**Challenge**
In the material below, how many lines contain the string "water"? Treat uppercase and lowercase as different, and reply with only the number.

**Data to use**
·····
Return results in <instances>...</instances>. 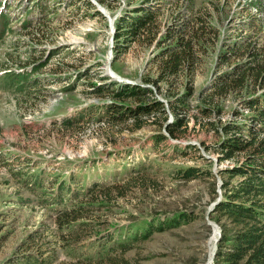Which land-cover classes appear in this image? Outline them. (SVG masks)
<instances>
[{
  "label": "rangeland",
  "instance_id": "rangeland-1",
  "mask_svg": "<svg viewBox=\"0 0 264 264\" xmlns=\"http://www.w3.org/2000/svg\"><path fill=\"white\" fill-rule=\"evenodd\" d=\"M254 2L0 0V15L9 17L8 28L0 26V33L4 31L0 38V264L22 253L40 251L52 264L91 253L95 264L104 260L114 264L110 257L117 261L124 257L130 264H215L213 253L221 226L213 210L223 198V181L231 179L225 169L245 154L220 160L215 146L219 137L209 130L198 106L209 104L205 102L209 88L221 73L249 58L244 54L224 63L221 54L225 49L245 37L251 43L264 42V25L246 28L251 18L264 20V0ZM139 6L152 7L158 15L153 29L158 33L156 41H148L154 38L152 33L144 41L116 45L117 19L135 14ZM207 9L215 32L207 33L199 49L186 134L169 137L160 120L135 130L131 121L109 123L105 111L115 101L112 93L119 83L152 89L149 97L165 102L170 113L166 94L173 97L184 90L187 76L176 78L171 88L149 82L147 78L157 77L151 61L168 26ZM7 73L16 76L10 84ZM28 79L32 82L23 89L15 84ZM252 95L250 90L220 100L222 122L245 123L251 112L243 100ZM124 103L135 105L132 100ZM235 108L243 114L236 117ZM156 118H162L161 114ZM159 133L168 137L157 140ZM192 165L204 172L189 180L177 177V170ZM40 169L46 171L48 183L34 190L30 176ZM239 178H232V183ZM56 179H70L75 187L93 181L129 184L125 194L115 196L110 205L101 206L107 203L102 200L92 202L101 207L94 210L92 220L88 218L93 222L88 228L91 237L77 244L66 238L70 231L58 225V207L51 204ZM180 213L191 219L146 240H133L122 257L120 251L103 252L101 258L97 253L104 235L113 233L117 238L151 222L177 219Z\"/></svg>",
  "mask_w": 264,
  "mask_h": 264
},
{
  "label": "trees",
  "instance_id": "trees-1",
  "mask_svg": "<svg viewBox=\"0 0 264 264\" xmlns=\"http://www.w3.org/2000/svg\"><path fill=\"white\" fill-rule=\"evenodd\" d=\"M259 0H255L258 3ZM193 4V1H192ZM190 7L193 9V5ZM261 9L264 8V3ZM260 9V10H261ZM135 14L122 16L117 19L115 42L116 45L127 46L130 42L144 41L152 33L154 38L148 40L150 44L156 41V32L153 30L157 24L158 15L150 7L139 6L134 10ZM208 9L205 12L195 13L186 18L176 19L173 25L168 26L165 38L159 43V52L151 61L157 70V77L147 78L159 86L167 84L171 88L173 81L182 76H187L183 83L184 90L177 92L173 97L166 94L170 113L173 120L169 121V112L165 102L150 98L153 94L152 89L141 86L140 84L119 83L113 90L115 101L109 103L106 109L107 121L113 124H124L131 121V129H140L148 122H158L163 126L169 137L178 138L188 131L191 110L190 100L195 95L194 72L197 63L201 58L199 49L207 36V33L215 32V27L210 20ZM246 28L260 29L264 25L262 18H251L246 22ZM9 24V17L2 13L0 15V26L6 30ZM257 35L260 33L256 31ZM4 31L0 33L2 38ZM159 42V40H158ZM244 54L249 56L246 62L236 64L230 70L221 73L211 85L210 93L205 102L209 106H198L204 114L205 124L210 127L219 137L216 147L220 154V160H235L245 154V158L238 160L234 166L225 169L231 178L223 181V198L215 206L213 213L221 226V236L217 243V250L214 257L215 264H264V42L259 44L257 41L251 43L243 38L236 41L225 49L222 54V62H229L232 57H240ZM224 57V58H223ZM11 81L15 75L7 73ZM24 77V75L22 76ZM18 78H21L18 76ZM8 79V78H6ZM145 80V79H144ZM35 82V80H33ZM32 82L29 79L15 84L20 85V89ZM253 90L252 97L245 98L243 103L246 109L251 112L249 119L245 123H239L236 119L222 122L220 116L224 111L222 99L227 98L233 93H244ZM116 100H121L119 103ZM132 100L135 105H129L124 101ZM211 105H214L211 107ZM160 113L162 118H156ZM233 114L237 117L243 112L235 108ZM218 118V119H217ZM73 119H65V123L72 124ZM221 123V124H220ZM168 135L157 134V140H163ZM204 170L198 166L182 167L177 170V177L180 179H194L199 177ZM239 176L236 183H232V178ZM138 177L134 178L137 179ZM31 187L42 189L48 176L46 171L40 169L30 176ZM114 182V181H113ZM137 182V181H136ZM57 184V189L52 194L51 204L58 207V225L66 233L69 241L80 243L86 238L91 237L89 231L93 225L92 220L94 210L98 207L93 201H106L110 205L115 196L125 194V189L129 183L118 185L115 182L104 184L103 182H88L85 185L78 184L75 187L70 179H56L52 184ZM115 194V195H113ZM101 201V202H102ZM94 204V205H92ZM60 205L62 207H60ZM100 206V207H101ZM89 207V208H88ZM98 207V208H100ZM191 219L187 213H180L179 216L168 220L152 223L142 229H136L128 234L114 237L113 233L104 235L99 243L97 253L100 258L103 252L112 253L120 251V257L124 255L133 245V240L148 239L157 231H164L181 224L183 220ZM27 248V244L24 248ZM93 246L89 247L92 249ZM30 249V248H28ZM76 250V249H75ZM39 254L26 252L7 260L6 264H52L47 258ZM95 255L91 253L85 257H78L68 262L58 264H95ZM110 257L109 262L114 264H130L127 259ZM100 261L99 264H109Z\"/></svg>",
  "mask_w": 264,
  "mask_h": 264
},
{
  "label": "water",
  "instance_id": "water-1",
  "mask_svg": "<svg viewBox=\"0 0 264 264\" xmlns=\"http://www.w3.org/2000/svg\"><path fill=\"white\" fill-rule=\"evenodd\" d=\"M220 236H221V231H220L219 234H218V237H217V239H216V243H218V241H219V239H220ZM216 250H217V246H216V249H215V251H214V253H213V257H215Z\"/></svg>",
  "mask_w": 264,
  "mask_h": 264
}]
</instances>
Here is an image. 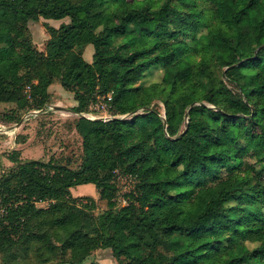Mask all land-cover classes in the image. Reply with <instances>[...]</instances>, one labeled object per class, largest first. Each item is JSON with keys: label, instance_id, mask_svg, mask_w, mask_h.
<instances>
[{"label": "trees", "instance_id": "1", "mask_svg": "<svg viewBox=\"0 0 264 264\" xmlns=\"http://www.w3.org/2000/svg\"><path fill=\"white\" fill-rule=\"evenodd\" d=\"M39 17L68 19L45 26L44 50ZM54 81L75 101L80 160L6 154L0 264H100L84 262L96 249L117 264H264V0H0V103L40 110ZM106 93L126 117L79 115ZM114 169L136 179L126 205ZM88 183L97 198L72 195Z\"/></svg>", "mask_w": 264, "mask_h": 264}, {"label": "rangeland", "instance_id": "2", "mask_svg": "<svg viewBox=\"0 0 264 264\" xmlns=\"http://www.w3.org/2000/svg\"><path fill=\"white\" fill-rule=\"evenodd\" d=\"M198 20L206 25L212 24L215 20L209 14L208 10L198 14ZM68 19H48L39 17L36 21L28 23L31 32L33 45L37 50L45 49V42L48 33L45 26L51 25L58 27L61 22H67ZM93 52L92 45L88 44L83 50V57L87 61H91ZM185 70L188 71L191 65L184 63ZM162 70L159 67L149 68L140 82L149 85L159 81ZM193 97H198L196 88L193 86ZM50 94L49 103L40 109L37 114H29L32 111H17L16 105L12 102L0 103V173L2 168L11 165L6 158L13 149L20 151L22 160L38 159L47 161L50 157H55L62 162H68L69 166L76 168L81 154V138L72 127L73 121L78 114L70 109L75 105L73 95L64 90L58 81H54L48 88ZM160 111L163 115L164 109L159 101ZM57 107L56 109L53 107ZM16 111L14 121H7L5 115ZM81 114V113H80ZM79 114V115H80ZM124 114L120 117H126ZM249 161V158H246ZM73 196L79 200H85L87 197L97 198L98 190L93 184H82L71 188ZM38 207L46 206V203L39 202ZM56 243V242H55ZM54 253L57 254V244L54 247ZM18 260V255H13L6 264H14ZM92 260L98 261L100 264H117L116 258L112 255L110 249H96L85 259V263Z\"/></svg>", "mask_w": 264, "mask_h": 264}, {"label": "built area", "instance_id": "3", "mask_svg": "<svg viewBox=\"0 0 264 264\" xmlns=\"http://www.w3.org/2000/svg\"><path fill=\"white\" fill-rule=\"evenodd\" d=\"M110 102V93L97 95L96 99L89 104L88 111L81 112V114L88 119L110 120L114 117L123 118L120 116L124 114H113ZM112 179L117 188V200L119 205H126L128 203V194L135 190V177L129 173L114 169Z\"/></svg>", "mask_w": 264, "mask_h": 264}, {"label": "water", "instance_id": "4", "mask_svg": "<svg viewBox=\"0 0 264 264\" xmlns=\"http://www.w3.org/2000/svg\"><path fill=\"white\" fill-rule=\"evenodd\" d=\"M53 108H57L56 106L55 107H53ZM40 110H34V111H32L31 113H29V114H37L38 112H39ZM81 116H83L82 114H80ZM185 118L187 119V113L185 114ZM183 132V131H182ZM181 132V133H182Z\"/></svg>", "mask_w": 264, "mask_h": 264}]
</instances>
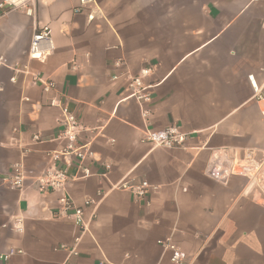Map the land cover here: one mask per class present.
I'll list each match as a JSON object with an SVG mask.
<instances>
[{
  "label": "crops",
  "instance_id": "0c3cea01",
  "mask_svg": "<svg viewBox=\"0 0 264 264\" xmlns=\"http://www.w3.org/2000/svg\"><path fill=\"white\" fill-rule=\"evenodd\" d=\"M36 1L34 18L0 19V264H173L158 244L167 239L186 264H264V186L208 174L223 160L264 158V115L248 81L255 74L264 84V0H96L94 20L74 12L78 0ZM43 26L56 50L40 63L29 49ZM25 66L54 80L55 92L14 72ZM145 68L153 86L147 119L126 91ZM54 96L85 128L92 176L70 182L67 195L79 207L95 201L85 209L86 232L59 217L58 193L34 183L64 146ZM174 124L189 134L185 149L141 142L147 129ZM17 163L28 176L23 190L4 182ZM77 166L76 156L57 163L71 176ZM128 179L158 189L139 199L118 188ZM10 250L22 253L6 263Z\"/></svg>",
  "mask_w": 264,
·····
**Solution to the problem**
3